▶ Work task
Write the data out again exactly, with no pictures.

▶ Data shown

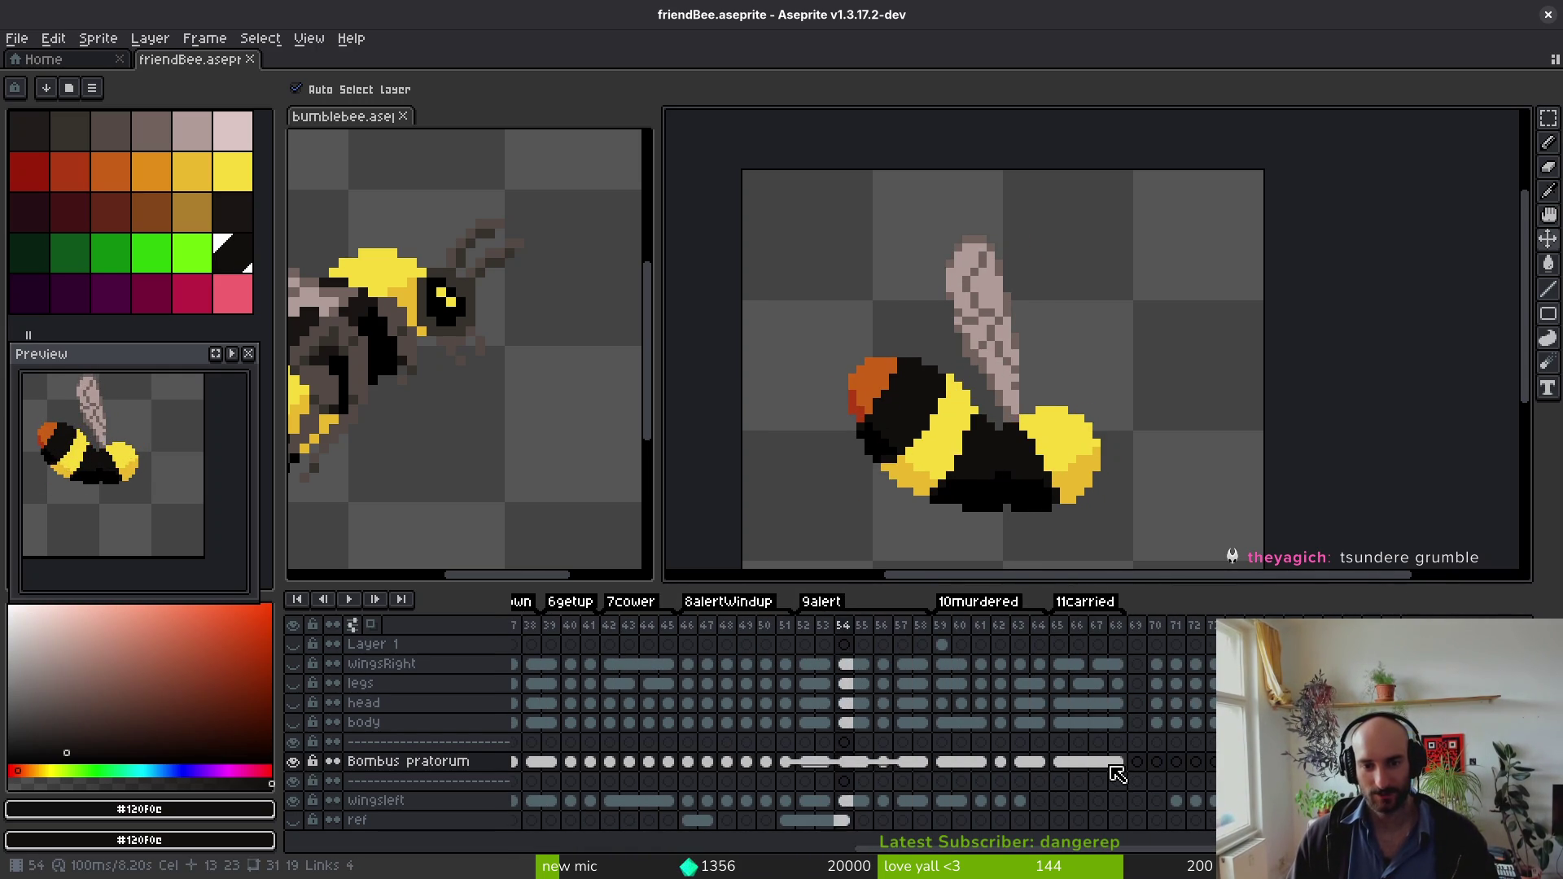
{"action": "key", "text": "b"}
{"action": "scroll", "coordinate": [1018, 509], "scroll_direction": "up", "scroll_amount": 5}
{"action": "left_click", "coordinate": [998, 445], "text": "alt"}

▶ Reply
{"action": "key", "text": "b"}
{"action": "scroll", "coordinate": [1018, 509], "scroll_direction": "up", "scroll_amount": 5}
{"action": "left_click", "coordinate": [998, 445], "text": "alt"}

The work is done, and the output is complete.